**Problem to solve**. Every line of the data needs to be returned exactly.

***** Data under study *****

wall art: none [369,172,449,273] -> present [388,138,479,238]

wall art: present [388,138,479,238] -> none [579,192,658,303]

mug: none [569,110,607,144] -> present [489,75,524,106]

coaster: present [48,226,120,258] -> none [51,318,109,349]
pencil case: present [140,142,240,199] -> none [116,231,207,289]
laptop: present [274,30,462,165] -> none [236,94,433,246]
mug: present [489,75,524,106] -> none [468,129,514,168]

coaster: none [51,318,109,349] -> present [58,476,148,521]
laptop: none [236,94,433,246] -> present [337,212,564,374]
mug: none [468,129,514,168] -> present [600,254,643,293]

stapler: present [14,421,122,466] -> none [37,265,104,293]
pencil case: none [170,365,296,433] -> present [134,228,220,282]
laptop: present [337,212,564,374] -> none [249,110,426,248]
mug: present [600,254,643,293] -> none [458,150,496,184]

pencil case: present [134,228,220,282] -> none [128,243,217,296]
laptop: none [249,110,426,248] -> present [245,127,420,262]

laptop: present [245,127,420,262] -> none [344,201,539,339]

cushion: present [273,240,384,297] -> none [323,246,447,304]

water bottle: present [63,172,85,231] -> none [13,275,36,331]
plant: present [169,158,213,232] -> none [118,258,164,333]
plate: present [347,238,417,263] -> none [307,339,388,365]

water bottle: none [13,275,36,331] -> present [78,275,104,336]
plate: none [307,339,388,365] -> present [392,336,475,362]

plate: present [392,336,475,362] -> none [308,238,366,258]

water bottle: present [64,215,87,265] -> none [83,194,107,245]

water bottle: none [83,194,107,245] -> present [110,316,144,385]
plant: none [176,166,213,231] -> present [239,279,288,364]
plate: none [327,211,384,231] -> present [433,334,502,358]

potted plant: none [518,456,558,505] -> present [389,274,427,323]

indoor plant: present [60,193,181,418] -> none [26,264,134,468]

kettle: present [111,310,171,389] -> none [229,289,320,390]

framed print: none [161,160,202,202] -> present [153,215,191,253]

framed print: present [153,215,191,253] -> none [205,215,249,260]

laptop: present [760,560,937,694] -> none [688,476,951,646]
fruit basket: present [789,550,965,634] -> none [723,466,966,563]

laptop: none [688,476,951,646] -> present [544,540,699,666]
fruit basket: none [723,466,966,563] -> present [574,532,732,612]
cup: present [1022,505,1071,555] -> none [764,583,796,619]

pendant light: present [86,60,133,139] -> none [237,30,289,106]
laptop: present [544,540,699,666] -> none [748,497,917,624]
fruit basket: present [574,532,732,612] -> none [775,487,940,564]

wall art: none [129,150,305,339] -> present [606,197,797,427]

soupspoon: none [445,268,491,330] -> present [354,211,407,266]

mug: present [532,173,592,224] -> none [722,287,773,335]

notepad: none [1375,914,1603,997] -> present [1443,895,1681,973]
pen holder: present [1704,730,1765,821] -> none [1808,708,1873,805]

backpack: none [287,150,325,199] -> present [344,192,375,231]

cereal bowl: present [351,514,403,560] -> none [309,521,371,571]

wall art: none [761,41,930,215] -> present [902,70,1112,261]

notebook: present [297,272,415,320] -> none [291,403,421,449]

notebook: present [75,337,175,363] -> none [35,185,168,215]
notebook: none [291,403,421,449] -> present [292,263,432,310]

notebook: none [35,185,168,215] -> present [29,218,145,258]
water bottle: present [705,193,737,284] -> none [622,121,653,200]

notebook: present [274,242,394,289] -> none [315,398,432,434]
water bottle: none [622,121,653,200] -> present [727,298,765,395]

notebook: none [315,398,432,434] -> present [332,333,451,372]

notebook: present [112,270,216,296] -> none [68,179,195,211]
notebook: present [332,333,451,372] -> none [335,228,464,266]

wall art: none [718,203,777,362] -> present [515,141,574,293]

*****

**Task answer**.
wall art: none [369,172,449,273] -> present [388,138,479,238]

wall art: present [388,138,479,238] -> none [579,192,658,303]

mug: none [569,110,607,144] -> present [489,75,524,106]

coaster: present [48,226,120,258] -> none [51,318,109,349]
pencil case: present [140,142,240,199] -> none [116,231,207,289]
laptop: present [274,30,462,165] -> none [236,94,433,246]
mug: present [489,75,524,106] -> none [468,129,514,168]

coaster: none [51,318,109,349] -> present [58,476,148,521]
laptop: none [236,94,433,246] -> present [337,212,564,374]
mug: none [468,129,514,168] -> present [600,254,643,293]

stapler: present [14,421,122,466] -> none [37,265,104,293]
pencil case: none [170,365,296,433] -> present [134,228,220,282]
laptop: present [337,212,564,374] -> none [249,110,426,248]
mug: present [600,254,643,293] -> none [458,150,496,184]

pencil case: present [134,228,220,282] -> none [128,243,217,296]
laptop: none [249,110,426,248] -> present [245,127,420,262]

laptop: present [245,127,420,262] -> none [344,201,539,339]

cushion: present [273,240,384,297] -> none [323,246,447,304]

water bottle: present [63,172,85,231] -> none [13,275,36,331]
plant: present [169,158,213,232] -> none [118,258,164,333]
plate: present [347,238,417,263] -> none [307,339,388,365]

water bottle: none [13,275,36,331] -> present [78,275,104,336]
plate: none [307,339,388,365] -> present [392,336,475,362]

plate: present [392,336,475,362] -> none [308,238,366,258]

water bottle: present [64,215,87,265] -> none [83,194,107,245]

water bottle: none [83,194,107,245] -> present [110,316,144,385]
plant: none [176,166,213,231] -> present [239,279,288,364]
plate: none [327,211,384,231] -> present [433,334,502,358]

potted plant: none [518,456,558,505] -> present [389,274,427,323]

indoor plant: present [60,193,181,418] -> none [26,264,134,468]

kettle: present [111,310,171,389] -> none [229,289,320,390]

framed print: none [161,160,202,202] -> present [153,215,191,253]

framed print: present [153,215,191,253] -> none [205,215,249,260]

laptop: present [760,560,937,694] -> none [688,476,951,646]
fruit basket: present [789,550,965,634] -> none [723,466,966,563]

laptop: none [688,476,951,646] -> present [544,540,699,666]
fruit basket: none [723,466,966,563] -> present [574,532,732,612]
cup: present [1022,505,1071,555] -> none [764,583,796,619]

pendant light: present [86,60,133,139] -> none [237,30,289,106]
laptop: present [544,540,699,666] -> none [748,497,917,624]
fruit basket: present [574,532,732,612] -> none [775,487,940,564]

wall art: none [129,150,305,339] -> present [606,197,797,427]

soupspoon: none [445,268,491,330] -> present [354,211,407,266]

mug: present [532,173,592,224] -> none [722,287,773,335]

notepad: none [1375,914,1603,997] -> present [1443,895,1681,973]
pen holder: present [1704,730,1765,821] -> none [1808,708,1873,805]

backpack: none [287,150,325,199] -> present [344,192,375,231]

cereal bowl: present [351,514,403,560] -> none [309,521,371,571]

wall art: none [761,41,930,215] -> present [902,70,1112,261]

notebook: present [297,272,415,320] -> none [291,403,421,449]

notebook: present [75,337,175,363] -> none [35,185,168,215]
notebook: none [291,403,421,449] -> present [292,263,432,310]

notebook: none [35,185,168,215] -> present [29,218,145,258]
water bottle: present [705,193,737,284] -> none [622,121,653,200]

notebook: present [274,242,394,289] -> none [315,398,432,434]
water bottle: none [622,121,653,200] -> present [727,298,765,395]

notebook: none [315,398,432,434] -> present [332,333,451,372]

notebook: present [112,270,216,296] -> none [68,179,195,211]
notebook: present [332,333,451,372] -> none [335,228,464,266]

wall art: none [718,203,777,362] -> present [515,141,574,293]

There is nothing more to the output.